## WHAT THIS EXERCISE ASKS:
1. For the editorial below on maintenance programs for drug addicts, state whether each statement agrees with the text. For each one, answer yes or no and quote the words of the text that decide it. (a) Great Britain has been providing stimulants to addicts since 1988. (b) The Sydney trial found that dextroamphetamine therapy reduced the likelihood of addicts remaining in counseling. (c) A maintenance program in Vancouver would be the first of its kind in North America.
2. Resume the editorial below on maintenance programs for drug addicts, continuing after its final sentence.

Alternative treatments give addicts a chance

Maintenance programs for cocaine and heroin users isn’t so different than giving meth to hyper-active children

Source: Vancouver Sun
Editorial Page, Wednesday, January 24, 2007
Vancouver Mayor Sam Sullivan’s plan to set up an alternative drug-treatment plan for 700 cocaine and crystal methamphetamine addicts might never come to fruition, but it’s something that should be seriously considered.
The plan might not see the light of day because the federal government has made it clear that it opposes any treatment or harm reduction programs that involve providing addicts with drugs. Last year, for example, the Conservatives refused to extend the life of the supervised injection site for another 31/2 years, despite the recommendations of scientists and Health Canada bureaucrats.


The science therefore might not sway the government to accede to Sullivan’s request that the program be exempt from Canada’s drug laws, but it should. Although the science is limited — and that is another reason to conduct a large-scale trial in Vancouver — the evidence we do have suggests that stimulant maintenance can have a positive effect on the lives of at least some addicts.
Trials have already been conducted in a number of jurisdictions, including Great Britain, which has been providing stimulants to addicts since 1988, Australia, South America, and surprisingly, the United States, and even more surprisingly, Texas. This means that, unlike the supervised injection facility, a maintenance program in Vancouver would not be the first of its kind in North America.
In fact, University of Texas psychiatry professor John Grabowski, who has conducted maintenance trials involving the provision of methamphetamine and dextroamphetamine, has said that interest in such programs has been growing across the United States on the strength of the results he has seen.
Grabowski has found that heavy stimulant users reduce their consumption while on maintenance, and also report fewer signs of depression and behavioural disturbances. This improved biological and behavioural stability has allowed addicts to get on with their lives and focus on such things as behaviour-control counselling: A 2001 trial in Sydney, Australia, found that dextroamphetamine therapy increased the likelihood of addicts remaining in counselling.

## INFORMATION SHOWN:

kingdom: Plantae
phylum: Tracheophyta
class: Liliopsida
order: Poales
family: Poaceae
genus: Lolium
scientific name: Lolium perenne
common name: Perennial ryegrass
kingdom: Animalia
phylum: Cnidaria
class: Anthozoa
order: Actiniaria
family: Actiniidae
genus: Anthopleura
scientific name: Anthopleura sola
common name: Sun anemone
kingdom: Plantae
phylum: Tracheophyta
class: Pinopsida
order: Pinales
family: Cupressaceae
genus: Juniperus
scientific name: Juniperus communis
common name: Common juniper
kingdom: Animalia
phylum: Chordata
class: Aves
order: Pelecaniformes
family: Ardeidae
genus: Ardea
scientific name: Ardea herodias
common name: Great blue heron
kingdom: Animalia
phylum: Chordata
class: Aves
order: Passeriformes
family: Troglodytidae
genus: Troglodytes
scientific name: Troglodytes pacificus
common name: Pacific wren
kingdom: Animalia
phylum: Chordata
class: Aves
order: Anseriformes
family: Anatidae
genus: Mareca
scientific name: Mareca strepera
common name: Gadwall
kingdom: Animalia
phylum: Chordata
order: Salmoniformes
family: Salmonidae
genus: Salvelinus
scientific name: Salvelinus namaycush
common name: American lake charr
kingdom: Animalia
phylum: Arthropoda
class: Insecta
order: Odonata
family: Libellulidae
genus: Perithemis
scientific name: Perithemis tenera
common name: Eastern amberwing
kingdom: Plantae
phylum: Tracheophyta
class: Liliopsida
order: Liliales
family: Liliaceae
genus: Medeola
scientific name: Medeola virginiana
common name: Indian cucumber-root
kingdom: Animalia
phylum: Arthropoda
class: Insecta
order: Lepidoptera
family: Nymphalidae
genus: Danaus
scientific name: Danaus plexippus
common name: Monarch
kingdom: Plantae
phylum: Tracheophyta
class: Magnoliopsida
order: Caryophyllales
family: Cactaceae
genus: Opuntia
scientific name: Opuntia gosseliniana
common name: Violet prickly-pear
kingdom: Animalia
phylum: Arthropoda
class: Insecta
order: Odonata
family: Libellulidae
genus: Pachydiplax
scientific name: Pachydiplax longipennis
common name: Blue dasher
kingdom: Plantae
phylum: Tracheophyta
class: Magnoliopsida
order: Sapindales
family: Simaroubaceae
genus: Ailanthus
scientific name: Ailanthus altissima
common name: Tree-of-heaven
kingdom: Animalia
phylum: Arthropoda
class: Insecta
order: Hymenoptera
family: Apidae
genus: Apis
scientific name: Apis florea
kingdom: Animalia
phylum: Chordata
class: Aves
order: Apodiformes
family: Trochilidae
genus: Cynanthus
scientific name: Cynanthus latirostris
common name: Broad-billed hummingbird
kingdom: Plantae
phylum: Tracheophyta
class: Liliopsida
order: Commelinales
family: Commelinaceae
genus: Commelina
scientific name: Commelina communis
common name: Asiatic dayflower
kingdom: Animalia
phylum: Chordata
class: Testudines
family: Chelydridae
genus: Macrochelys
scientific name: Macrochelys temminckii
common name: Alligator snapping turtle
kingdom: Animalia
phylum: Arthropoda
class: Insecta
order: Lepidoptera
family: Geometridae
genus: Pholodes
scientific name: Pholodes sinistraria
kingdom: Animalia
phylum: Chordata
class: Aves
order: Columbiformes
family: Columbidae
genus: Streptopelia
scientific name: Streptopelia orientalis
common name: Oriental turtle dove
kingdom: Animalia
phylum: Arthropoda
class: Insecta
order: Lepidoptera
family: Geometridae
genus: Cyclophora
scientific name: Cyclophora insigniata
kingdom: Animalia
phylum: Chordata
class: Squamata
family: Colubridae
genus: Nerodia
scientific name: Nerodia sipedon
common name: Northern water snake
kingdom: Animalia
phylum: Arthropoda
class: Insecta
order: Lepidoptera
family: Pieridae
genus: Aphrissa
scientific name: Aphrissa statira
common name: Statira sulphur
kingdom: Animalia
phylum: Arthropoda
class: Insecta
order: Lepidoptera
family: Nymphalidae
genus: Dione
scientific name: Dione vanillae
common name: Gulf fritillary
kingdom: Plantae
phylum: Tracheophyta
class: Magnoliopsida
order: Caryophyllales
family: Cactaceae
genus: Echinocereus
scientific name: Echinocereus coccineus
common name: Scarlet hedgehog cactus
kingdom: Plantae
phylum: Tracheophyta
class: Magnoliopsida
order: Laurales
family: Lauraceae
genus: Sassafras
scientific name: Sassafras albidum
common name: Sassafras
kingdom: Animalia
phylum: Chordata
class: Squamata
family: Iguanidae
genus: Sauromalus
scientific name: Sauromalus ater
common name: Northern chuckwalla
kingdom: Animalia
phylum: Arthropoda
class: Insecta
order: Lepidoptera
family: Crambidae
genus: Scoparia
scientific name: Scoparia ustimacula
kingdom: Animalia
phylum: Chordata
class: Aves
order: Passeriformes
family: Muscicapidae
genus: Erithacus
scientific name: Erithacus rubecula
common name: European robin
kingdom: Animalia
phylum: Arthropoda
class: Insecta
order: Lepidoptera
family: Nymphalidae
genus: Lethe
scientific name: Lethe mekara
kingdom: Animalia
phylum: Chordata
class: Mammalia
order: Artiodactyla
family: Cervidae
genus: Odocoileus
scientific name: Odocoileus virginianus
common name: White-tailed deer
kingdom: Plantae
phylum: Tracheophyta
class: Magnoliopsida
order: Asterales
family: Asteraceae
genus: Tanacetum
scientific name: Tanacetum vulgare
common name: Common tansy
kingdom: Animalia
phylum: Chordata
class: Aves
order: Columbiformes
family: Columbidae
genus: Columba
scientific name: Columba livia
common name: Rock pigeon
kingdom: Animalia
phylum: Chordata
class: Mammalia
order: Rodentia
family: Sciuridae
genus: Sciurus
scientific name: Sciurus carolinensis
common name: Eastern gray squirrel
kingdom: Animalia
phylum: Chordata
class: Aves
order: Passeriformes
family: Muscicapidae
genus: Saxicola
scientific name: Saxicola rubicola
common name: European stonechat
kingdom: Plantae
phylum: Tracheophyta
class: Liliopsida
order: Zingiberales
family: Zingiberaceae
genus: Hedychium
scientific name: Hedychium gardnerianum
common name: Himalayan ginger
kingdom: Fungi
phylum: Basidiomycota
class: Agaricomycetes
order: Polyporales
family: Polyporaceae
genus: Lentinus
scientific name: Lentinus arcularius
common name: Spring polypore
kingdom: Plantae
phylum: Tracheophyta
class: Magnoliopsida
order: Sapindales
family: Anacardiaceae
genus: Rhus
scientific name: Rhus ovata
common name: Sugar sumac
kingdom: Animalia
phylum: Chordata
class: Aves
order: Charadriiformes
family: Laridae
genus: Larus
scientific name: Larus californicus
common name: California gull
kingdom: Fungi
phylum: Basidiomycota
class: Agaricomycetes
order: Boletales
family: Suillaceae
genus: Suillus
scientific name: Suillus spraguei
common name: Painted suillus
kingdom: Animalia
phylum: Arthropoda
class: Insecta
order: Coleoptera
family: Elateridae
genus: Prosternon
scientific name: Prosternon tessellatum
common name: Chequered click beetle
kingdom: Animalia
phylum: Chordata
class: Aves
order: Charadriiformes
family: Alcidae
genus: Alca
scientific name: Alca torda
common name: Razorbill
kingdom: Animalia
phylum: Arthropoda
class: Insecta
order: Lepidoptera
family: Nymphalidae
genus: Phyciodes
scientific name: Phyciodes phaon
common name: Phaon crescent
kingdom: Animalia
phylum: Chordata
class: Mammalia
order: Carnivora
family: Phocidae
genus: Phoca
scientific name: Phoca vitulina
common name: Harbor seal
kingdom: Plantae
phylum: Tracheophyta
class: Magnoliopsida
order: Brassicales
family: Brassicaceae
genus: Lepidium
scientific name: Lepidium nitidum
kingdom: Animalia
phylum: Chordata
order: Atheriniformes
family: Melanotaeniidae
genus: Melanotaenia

## RESPONSE LIST:
1.
(a) Yes: "Great Britain, which has been providing stimulants to addicts since 1988"
(b) No: "found that dextroamphetamine therapy increased the likelihood of addicts remaining in counselling"
(c) No: "a maintenance program in Vancouver would not be the first of its kind in North America"

2.
Further, since many stimulant addicts currently inject their drugs — and do so many times a day, unlike heroin users who inject once or twice daily — they are at greatly heightened risk of contracting blood-borne diseases such as HIV and hepatitis C, and of suffering from skin problems.
But as Simon Fraser University’s Bruce Alexander and Jonathan Tsou noted in a 2001 paper in Addiction Research and Theory, maintenance programs could help addicts replace injections with oral medication and avoid all the risks associated with injection drug use.
Stimulant maintenance, therefore, shows considerable promise and it’s worth conducting a trial in Vancouver to see if the results from other studies are replicated.
The one thing standing in the way, it seems, is an ideology that says we must never provide drugs like heroin or methamphetamines to people. Yet we’re already providing heroin to heroin addicts through the North American Opiate Medication Initiative, and preliminary results from those trials appear positive. We’ve also provided, for many years, methamphetamines to children with attention deficit hyperactivity disorder.
We ought, then, to have no ideological objection to providing methamphetamines or similar drugs to cocaine and meth addicts. With these ideological concerns swept aside, we should welcome a stimulant maintenance trial in Vancouver to see if it can improve the quality of life for users, and by extension, for us all.